Threat modeling is about understanding threats to your application or feature and deciding how to mitigate those threats so that you aren’t left with vulnerabilities. This book is designed to help program managers, developers, and testers alike throughout the development lifecycle to construct and maintain threat models. Frank even wrote a tool to help ease the process of maintaining the threat model document available from the Microsoft Download Center that utilizes a simple tree view and allows you to associate nodes, like assigning roles to threats.
The book is short at only a 169 pages but it could be shorter. My biggest complaint with this book is that it’s incredibly redundant. The first two chapters are spent discussing why threat modeling is important. It is a valid point, as many people may be wondering why threat modeling is important or even what it is. Two chapters may be a little extensive, though, and constantly repeat the same ideas.

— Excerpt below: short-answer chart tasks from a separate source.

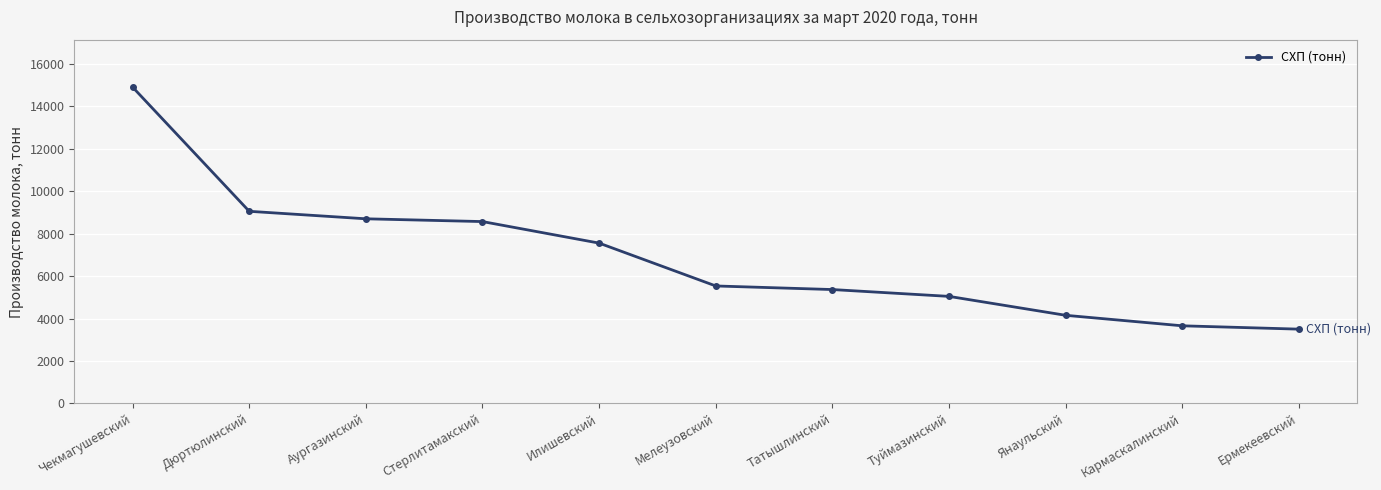

What is the average value?

6910.2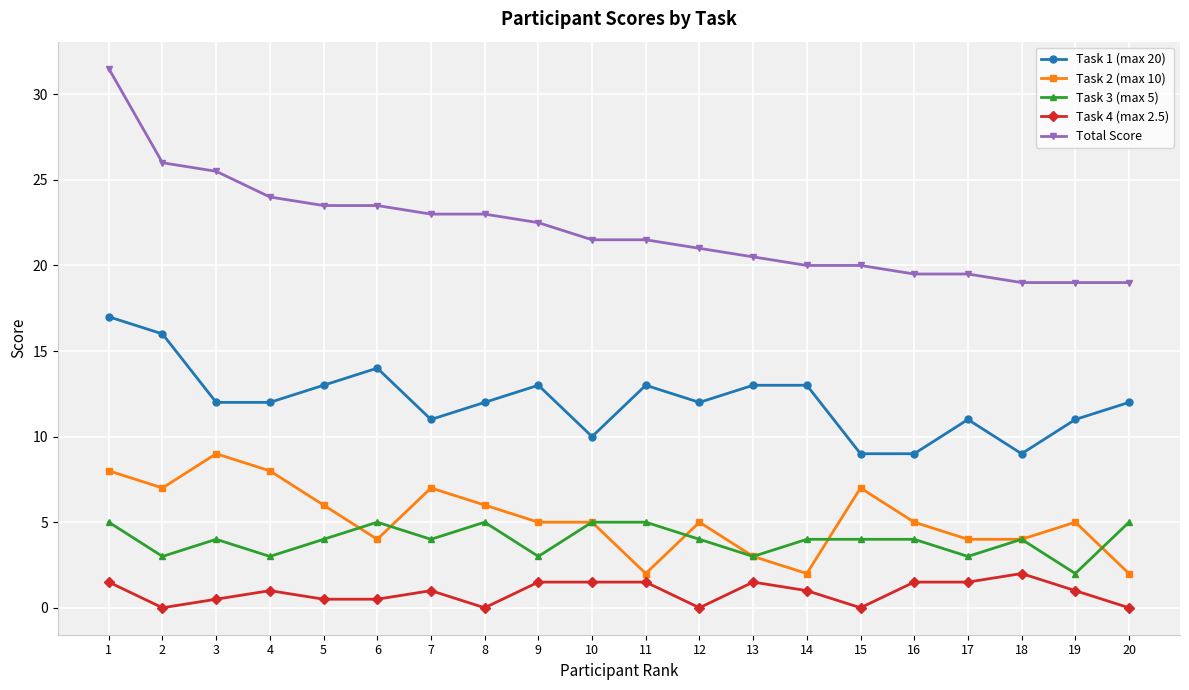

True or false: Task 4 (max 2.5) has a value of 1.5 at 10.

True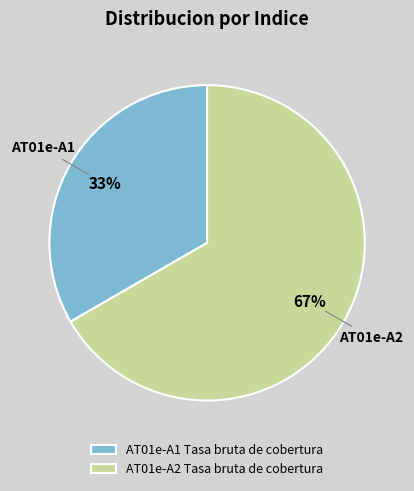

To the nearest percent, what is the combined percentage of AT01e-A2 Tasa bruta de cobertura and AT01e-A1 Tasa bruta de cobertura?

100%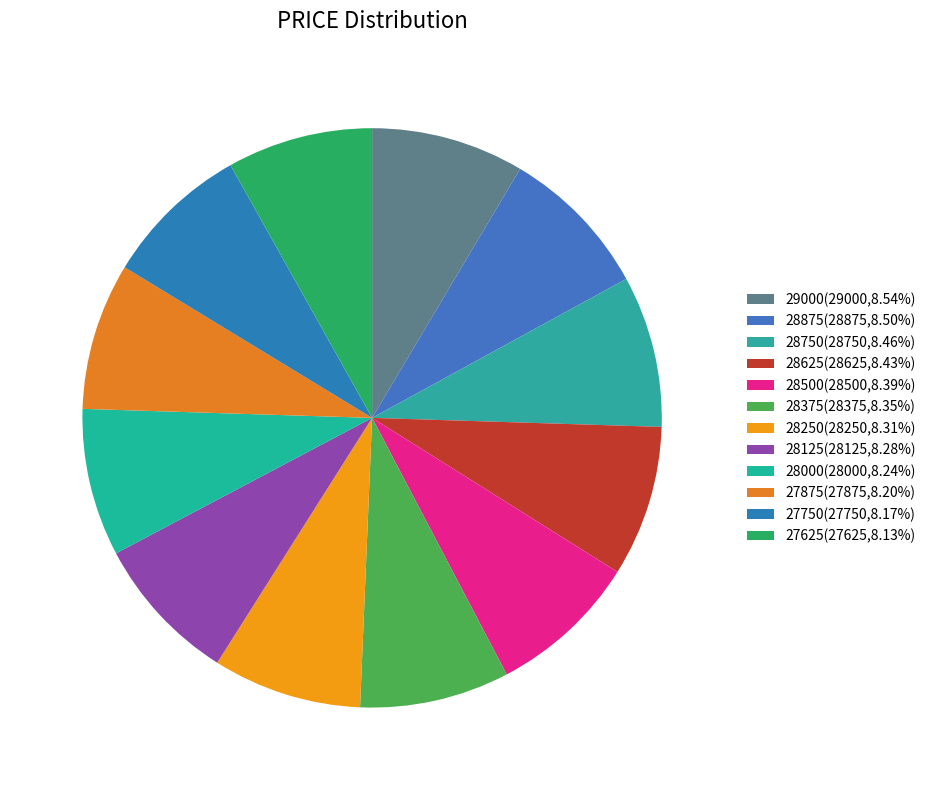

To the nearest percent, what percentage of the pie is 29000?

9%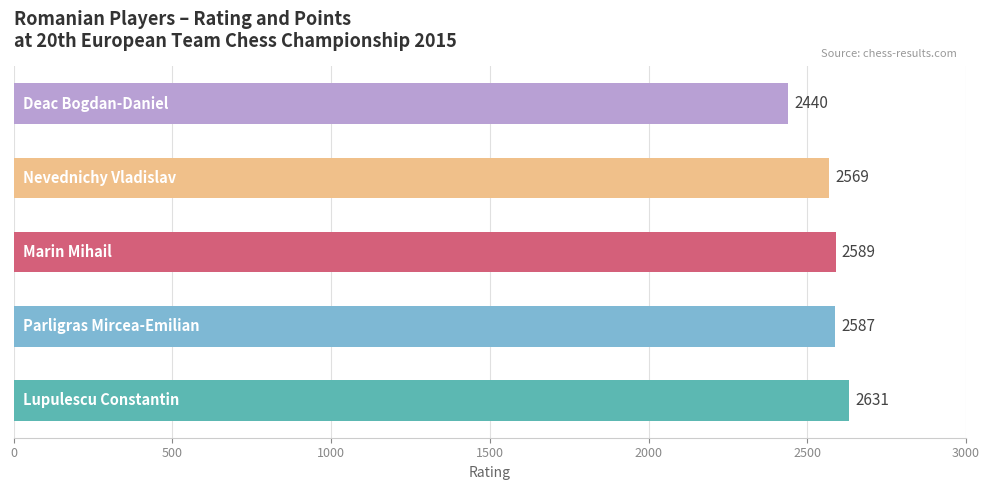

What is the sum of all values?

12816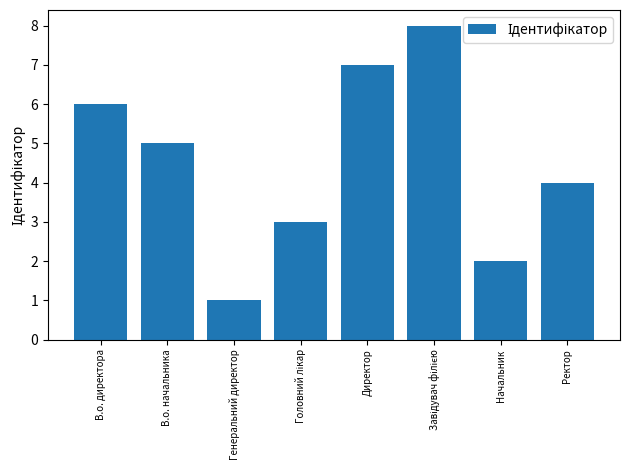

What is the label of the 1st bar from the left?

В.о. директора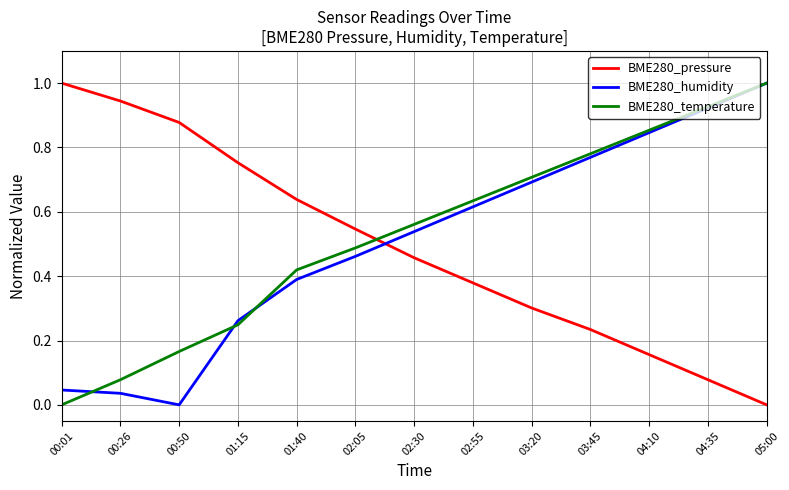

Which series changed the most between 00:01 and 00:50?

BME280_temperature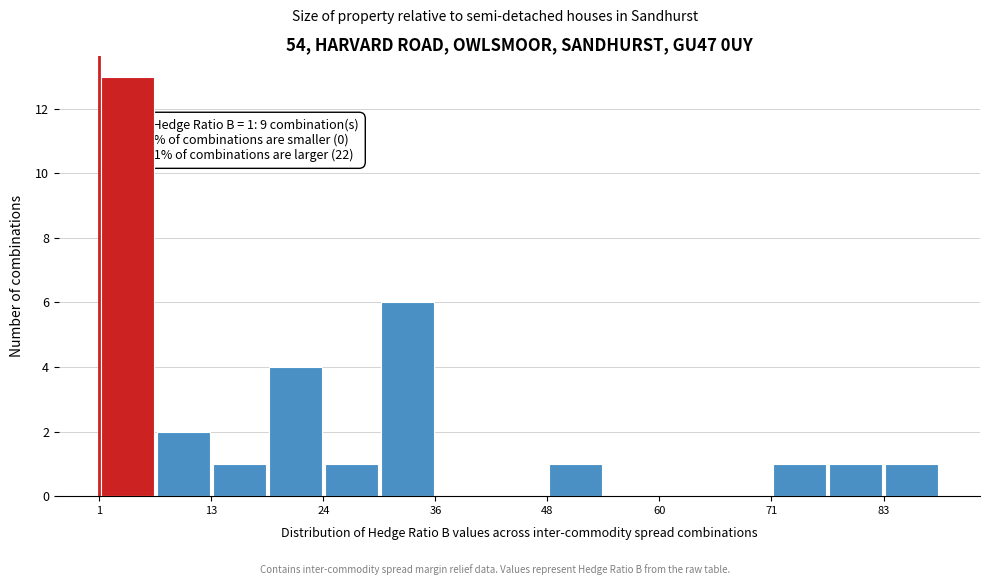

Around what value on the x-axis is the tallest bar? Give the approximate position of its centre, as read against the axis.

4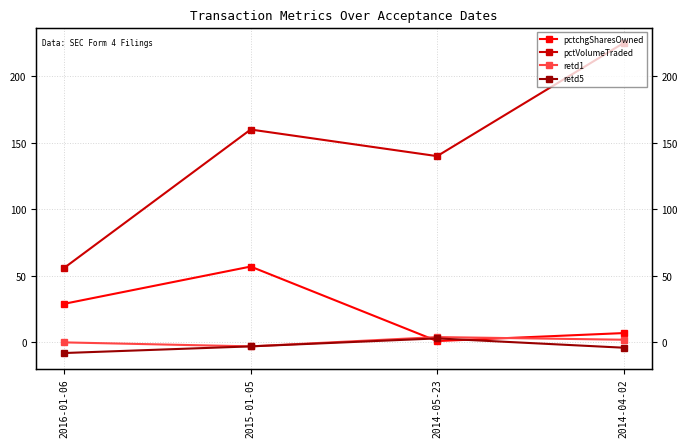

Count the number of categories in the chart.

4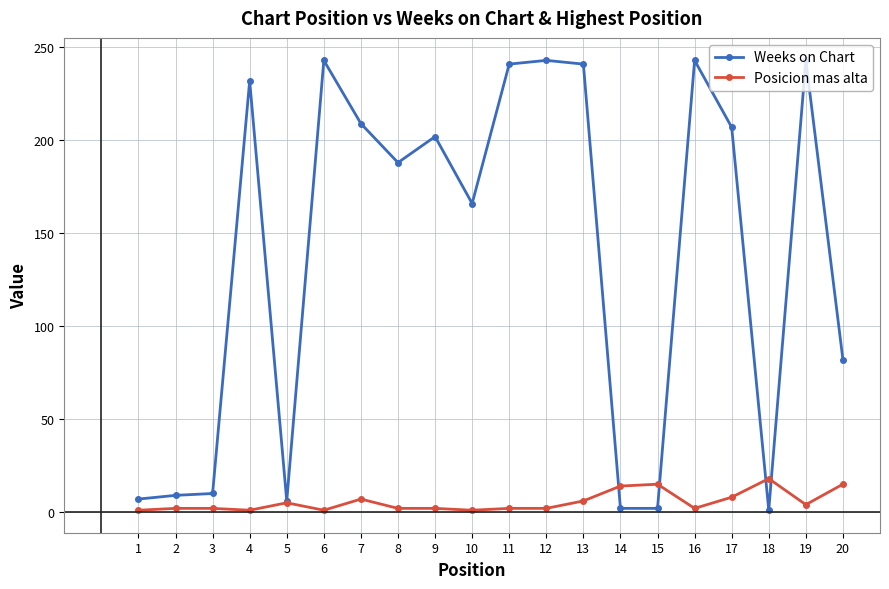

True or false: Weeks on Chart has more than 1 points higher than both neighbors.

True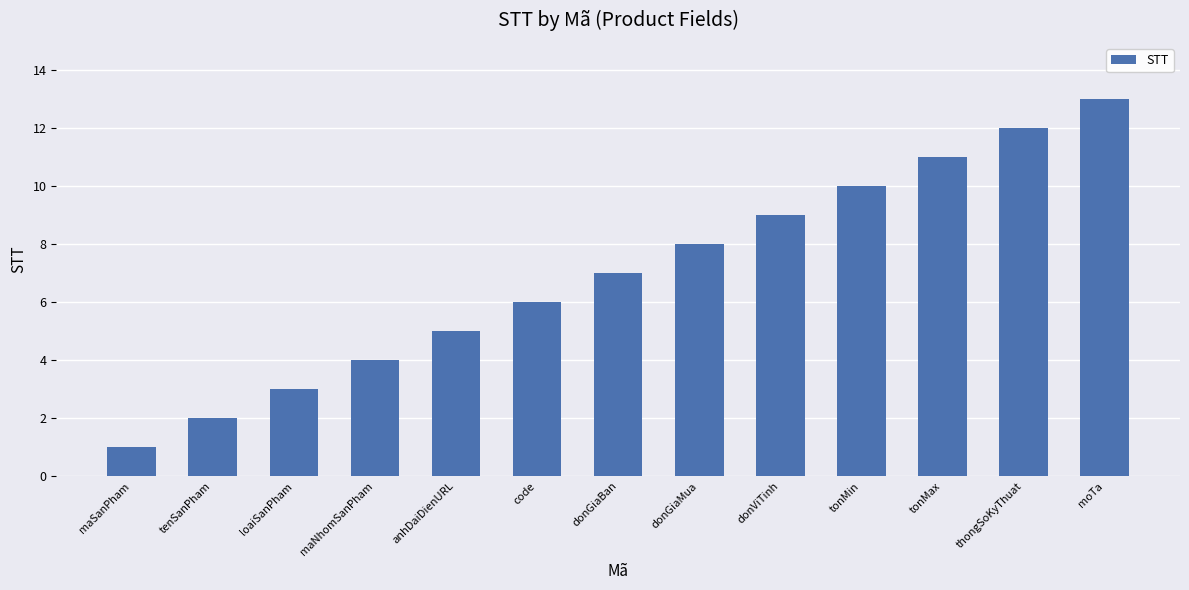

What is the minimum value shown in the chart?

1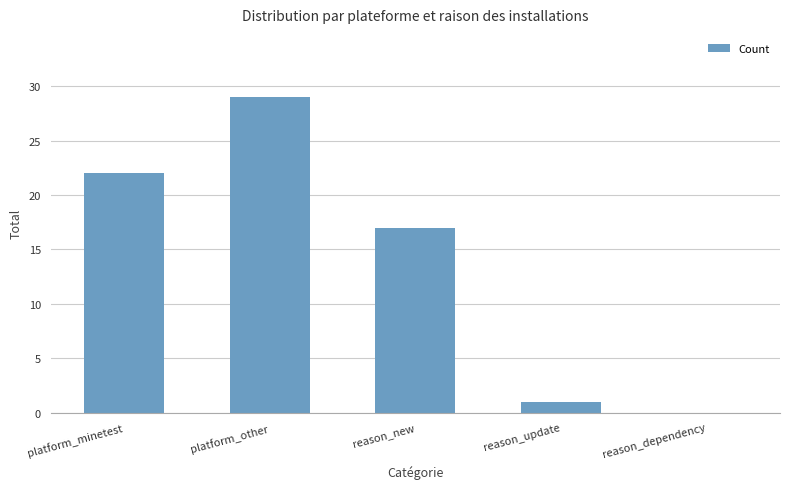

What is the sum of the values at reason_dependency and reason_update?

1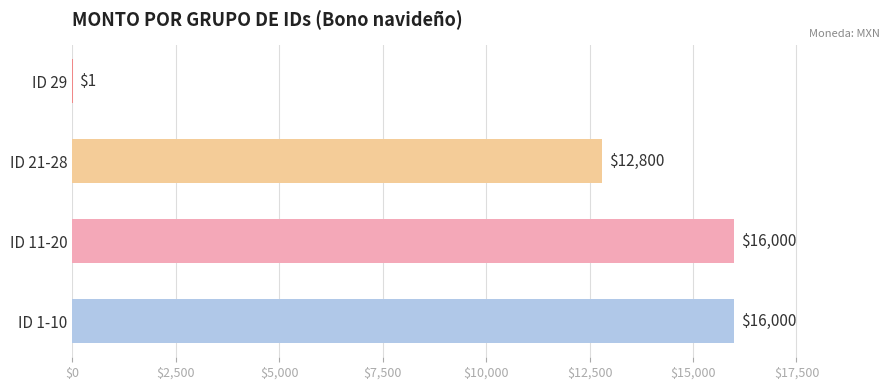

What is the maximum value shown in the chart?

16000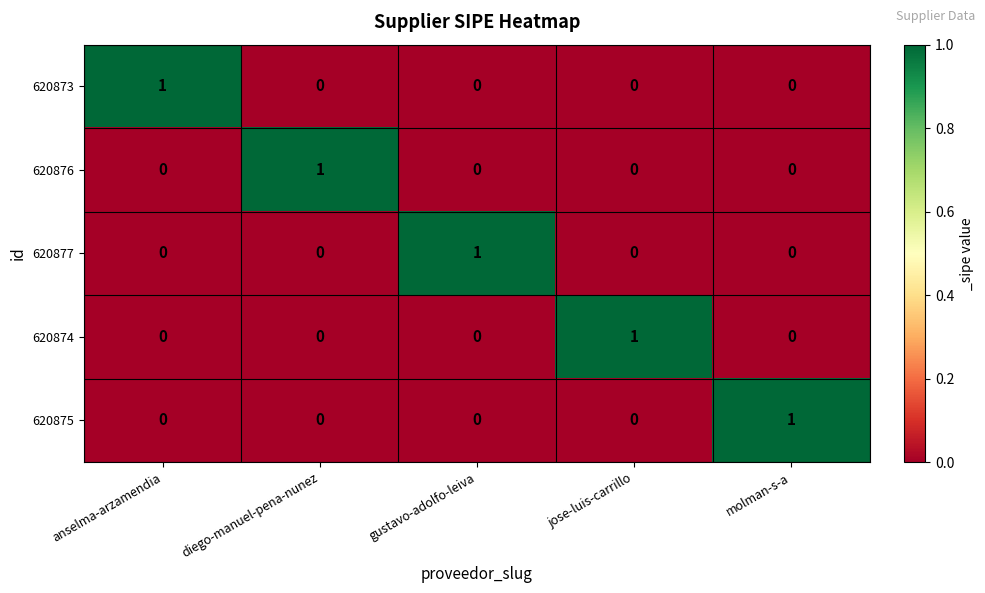

How many data points does each series have?

5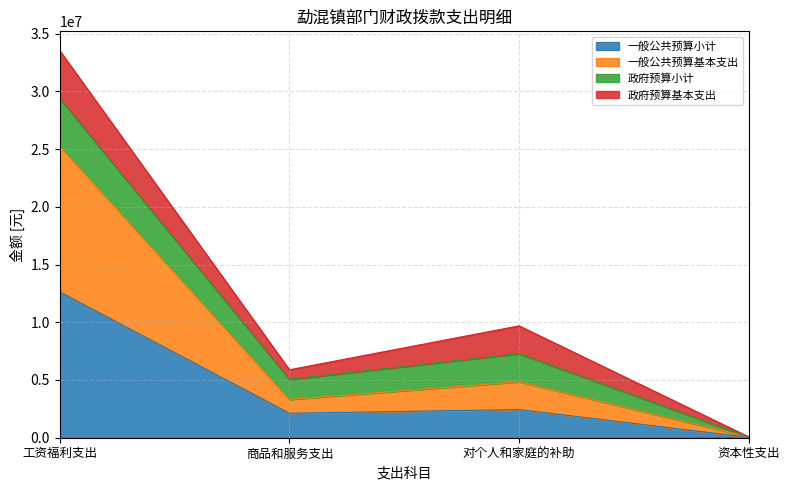

True or false: 一般公共预算小计 has a value of 2118273.0 at 商品和服务支出.

True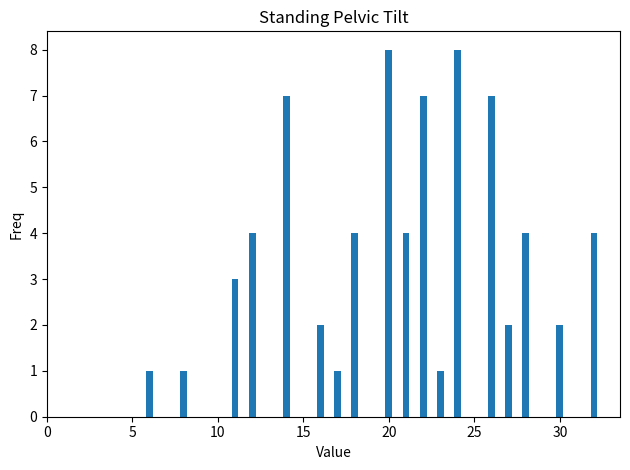

What is the maximum value shown in the chart?

8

Page 13 of the introduction does make a statement that might help in avoiding much of this redundancy:
Development team members who want to skim this book for an overview should look at Chapter 2, which describes the overall threat modeling process. Chapters 3 and 5 will also be valuable to those looking for shortcuts because they describe entry points, assets, and the threat profile. Chapter 4 describes bounding the threat modeling discussion. The rest of the chapters, which flesh out the threat modeling process, will be most important for a project’s security process manager.
I, of course, read the whole thing. So, some redundancy is warranted, since this book itself implies that it is a sort of reference book. But even consecutive sections within the aforementioned chapters repeat the same statements. There is a difference between driving a point home and driving your reader crazy.
I would also add that – if you are going to use the book as a reference – you take a look at Part 4 – appendices A, B, and C – which are entire threat model documents for the three example features used throughout the book.
This book is a good book for anyone in software design and development to understand how to write secure software. Every entry and exit point is a threat, and unmitigated threats are vulnerabilities. Feature- and program-level threat modeling can help to mitigate those threats by identifying use cases and non-use cases for those entry points, roles accessing those entry points, threats associated with those entry points using the STRIDE classification (Spoofing, Tampering, Repudiation, Denial of service, and Elevation of privilege), the risk a threat poses using a DREAD rank (Damage potential, Reproducibility, Exploitability, Affected users, and Discoverability), and internal and external notes about the threats. The book also points out that a threat model document is a living document, meaning that it should be kept current as the design of the feature or program changes.